# WORK TO DO
Rewrite every line of the material below, changing "common name" to "vernacular name" wherever it occurs and leaving everything else the same.

# RECORDS TO USE
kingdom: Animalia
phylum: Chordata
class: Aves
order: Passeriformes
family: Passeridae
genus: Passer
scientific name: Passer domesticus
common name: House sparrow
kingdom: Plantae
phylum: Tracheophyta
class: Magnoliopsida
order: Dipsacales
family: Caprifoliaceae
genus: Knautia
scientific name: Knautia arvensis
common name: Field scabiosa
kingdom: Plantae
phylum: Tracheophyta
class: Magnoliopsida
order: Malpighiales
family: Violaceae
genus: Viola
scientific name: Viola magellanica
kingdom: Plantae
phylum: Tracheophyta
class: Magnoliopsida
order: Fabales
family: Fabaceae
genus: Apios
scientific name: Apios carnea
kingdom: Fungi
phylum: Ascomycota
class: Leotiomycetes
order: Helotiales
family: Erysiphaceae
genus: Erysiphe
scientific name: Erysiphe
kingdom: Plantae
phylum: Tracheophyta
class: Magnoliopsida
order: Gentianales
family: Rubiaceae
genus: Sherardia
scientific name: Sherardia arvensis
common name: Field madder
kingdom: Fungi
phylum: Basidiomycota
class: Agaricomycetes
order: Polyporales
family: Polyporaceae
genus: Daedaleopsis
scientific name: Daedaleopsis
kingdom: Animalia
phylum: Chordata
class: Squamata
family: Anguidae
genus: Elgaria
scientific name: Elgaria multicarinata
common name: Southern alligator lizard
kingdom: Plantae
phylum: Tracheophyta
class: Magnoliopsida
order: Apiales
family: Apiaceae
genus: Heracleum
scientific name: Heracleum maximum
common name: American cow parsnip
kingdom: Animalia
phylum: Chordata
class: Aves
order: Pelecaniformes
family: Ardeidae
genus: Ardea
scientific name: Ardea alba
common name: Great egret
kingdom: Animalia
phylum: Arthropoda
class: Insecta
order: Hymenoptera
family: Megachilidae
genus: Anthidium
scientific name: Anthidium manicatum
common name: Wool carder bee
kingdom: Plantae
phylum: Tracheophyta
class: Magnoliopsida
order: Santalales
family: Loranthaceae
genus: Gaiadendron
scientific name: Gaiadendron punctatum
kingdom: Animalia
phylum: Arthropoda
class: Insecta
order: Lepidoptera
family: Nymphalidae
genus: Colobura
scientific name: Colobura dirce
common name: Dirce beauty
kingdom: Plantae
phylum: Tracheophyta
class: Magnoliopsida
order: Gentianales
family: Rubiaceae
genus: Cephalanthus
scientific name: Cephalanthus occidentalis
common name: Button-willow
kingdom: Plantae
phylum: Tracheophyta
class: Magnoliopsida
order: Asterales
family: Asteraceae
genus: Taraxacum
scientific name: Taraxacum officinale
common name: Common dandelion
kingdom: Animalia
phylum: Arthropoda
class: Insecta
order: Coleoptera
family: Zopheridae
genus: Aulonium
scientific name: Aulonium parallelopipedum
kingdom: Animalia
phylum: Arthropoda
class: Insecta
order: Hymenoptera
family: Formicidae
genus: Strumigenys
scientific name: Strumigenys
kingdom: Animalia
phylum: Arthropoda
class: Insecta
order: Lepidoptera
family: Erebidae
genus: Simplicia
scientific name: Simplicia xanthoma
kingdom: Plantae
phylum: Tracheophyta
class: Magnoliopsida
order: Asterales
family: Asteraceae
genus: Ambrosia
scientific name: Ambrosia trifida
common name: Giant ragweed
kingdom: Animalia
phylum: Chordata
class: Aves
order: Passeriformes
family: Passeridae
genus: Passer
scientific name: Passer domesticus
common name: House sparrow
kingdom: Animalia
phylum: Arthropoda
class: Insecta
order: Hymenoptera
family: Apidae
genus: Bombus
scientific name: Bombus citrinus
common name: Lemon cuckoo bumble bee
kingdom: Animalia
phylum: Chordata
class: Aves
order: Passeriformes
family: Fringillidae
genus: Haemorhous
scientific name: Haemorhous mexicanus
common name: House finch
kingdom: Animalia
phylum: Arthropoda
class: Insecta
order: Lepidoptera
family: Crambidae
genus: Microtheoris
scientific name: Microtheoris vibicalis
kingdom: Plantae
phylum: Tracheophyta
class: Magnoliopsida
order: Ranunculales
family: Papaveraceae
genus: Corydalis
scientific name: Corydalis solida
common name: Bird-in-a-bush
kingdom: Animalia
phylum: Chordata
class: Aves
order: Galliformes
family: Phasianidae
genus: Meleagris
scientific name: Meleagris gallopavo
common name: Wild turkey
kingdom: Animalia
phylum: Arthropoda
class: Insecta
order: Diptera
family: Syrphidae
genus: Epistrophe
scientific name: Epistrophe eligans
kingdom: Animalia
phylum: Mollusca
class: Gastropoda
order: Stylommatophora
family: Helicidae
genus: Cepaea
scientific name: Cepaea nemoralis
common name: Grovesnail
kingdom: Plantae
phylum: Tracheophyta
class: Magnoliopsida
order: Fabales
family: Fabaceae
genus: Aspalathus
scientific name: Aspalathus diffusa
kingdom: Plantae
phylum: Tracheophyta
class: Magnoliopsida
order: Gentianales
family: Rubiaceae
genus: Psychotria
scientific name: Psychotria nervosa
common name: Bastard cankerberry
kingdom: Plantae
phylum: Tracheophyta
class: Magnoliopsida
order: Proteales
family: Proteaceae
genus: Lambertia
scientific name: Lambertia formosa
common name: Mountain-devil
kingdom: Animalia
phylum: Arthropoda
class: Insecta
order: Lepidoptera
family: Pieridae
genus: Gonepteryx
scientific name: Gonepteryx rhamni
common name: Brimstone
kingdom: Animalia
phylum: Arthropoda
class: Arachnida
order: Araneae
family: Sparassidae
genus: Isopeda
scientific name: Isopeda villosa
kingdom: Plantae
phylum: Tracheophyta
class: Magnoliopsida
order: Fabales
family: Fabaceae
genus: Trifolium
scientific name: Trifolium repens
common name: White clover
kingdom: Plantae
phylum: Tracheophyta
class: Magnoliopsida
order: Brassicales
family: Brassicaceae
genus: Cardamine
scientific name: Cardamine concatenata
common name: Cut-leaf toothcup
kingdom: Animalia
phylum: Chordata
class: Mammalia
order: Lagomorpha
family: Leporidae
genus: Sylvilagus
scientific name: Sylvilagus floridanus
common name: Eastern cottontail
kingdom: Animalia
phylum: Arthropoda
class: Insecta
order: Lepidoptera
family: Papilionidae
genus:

# SOLUTION BELOW
kingdom: Animalia
phylum: Chordata
class: Aves
order: Passeriformes
family: Passeridae
genus: Passer
scientific name: Passer domesticus
vernacular name: House sparrow
kingdom: Plantae
phylum: Tracheophyta
class: Magnoliopsida
order: Dipsacales
family: Caprifoliaceae
genus: Knautia
scientific name: Knautia arvensis
vernacular name: Field scabiosa
kingdom: Plantae
phylum: Tracheophyta
class: Magnoliopsida
order: Malpighiales
family: Violaceae
genus: Viola
scientific name: Viola magellanica
kingdom: Plantae
phylum: Tracheophyta
class: Magnoliopsida
order: Fabales
family: Fabaceae
genus: Apios
scientific name: Apios carnea
kingdom: Fungi
phylum: Ascomycota
class: Leotiomycetes
order: Helotiales
family: Erysiphaceae
genus: Erysiphe
scientific name: Erysiphe
kingdom: Plantae
phylum: Tracheophyta
class: Magnoliopsida
order: Gentianales
family: Rubiaceae
genus: Sherardia
scientific name: Sherardia arvensis
vernacular name: Field madder
kingdom: Fungi
phylum: Basidiomycota
class: Agaricomycetes
order: Polyporales
family: Polyporaceae
genus: Daedaleopsis
scientific name: Daedaleopsis
kingdom: Animalia
phylum: Chordata
class: Squamata
family: Anguidae
genus: Elgaria
scientific name: Elgaria multicarinata
vernacular name: Southern alligator lizard
kingdom: Plantae
phylum: Tracheophyta
class: Magnoliopsida
order: Apiales
family: Apiaceae
genus: Heracleum
scientific name: Heracleum maximum
vernacular name: American cow parsnip
kingdom: Animalia
phylum: Chordata
class: Aves
order: Pelecaniformes
family: Ardeidae
genus: Ardea
scientific name: Ardea alba
vernacular name: Great egret
kingdom: Animalia
phylum: Arthropoda
class: Insecta
order: Hymenoptera
family: Megachilidae
genus: Anthidium
scientific name: Anthidium manicatum
vernacular name: Wool carder bee
kingdom: Plantae
phylum: Tracheophyta
class: Magnoliopsida
order: Santalales
family: Loranthaceae
genus: Gaiadendron
scientific name: Gaiadendron punctatum
kingdom: Animalia
phylum: Arthropoda
class: Insecta
order: Lepidoptera
family: Nymphalidae
genus: Colobura
scientific name: Colobura dirce
vernacular name: Dirce beauty
kingdom: Plantae
phylum: Tracheophyta
class: Magnoliopsida
order: Gentianales
family: Rubiaceae
genus: Cephalanthus
scientific name: Cephalanthus occidentalis
vernacular name: Button-willow
kingdom: Plantae
phylum: Tracheophyta
class: Magnoliopsida
order: Asterales
family: Asteraceae
genus: Taraxacum
scientific name: Taraxacum officinale
vernacular name: Common dandelion
kingdom: Animalia
phylum: Arthropoda
class: Insecta
order: Coleoptera
family: Zopheridae
genus: Aulonium
scientific name: Aulonium parallelopipedum
kingdom: Animalia
phylum: Arthropoda
class: Insecta
order: Hymenoptera
family: Formicidae
genus: Strumigenys
scientific name: Strumigenys
kingdom: Animalia
phylum: Arthropoda
class: Insecta
order: Lepidoptera
family: Erebidae
genus: Simplicia
scientific name: Simplicia xanthoma
kingdom: Plantae
phylum: Tracheophyta
class: Magnoliopsida
order: Asterales
family: Asteraceae
genus: Ambrosia
scientific name: Ambrosia trifida
vernacular name: Giant ragweed
kingdom: Animalia
phylum: Chordata
class: Aves
order: Passeriformes
family: Passeridae
genus: Passer
scientific name: Passer domesticus
vernacular name: House sparrow
kingdom: Animalia
phylum: Arthropoda
class: Insecta
order: Hymenoptera
family: Apidae
genus: Bombus
scientific name: Bombus citrinus
vernacular name: Lemon cuckoo bumble bee
kingdom: Animalia
phylum: Chordata
class: Aves
order: Passeriformes
family: Fringillidae
genus: Haemorhous
scientific name: Haemorhous mexicanus
vernacular name: House finch
kingdom: Animalia
phylum: Arthropoda
class: Insecta
order: Lepidoptera
family: Crambidae
genus: Microtheoris
scientific name: Microtheoris vibicalis
kingdom: Plantae
phylum: Tracheophyta
class: Magnoliopsida
order: Ranunculales
family: Papaveraceae
genus: Corydalis
scientific name: Corydalis solida
vernacular name: Bird-in-a-bush
kingdom: Animalia
phylum: Chordata
class: Aves
order: Galliformes
family: Phasianidae
genus: Meleagris
scientific name: Meleagris gallopavo
vernacular name: Wild turkey
kingdom: Animalia
phylum: Arthropoda
class: Insecta
order: Diptera
family: Syrphidae
genus: Epistrophe
scientific name: Epistrophe eligans
kingdom: Animalia
phylum: Mollusca
class: Gastropoda
order: Stylommatophora
family: Helicidae
genus: Cepaea
scientific name: Cepaea nemoralis
vernacular name: Grovesnail
kingdom: Plantae
phylum: Tracheophyta
class: Magnoliopsida
order: Fabales
family: Fabaceae
genus: Aspalathus
scientific name: Aspalathus diffusa
kingdom: Plantae
phylum: Tracheophyta
class: Magnoliopsida
order: Gentianales
family: Rubiaceae
genus: Psychotria
scientific name: Psychotria nervosa
vernacular name: Bastard cankerberry
kingdom: Plantae
phylum: Tracheophyta
class: Magnoliopsida
order: Proteales
family: Proteaceae
genus: Lambertia
scientific name: Lambertia formosa
vernacular name: Mountain-devil
kingdom: Animalia
phylum: Arthropoda
class: Insecta
order: Lepidoptera
family: Pieridae
genus: Gonepteryx
scientific name: Gonepteryx rhamni
vernacular name: Brimstone
kingdom: Animalia
phylum: Arthropoda
class: Arachnida
order: Araneae
family: Sparassidae
genus: Isopeda
scientific name: Isopeda villosa
kingdom: Plantae
phylum: Tracheophyta
class: Magnoliopsida
order: Fabales
family: Fabaceae
genus: Trifolium
scientific name: Trifolium repens
vernacular name: White clover
kingdom: Plantae
phylum: Tracheophyta
class: Magnoliopsida
order: Brassicales
family: Brassicaceae
genus: Cardamine
scientific name: Cardamine concatenata
vernacular name: Cut-leaf toothcup
kingdom: Animalia
phylum: Chordata
class: Mammalia
order: Lagomorpha
family: Leporidae
genus: Sylvilagus
scientific name: Sylvilagus floridanus
vernacular name: Eastern cottontail
kingdom: Animalia
phylum: Arthropoda
class: Insecta
order: Lepidoptera
family: Papilionidae
genus:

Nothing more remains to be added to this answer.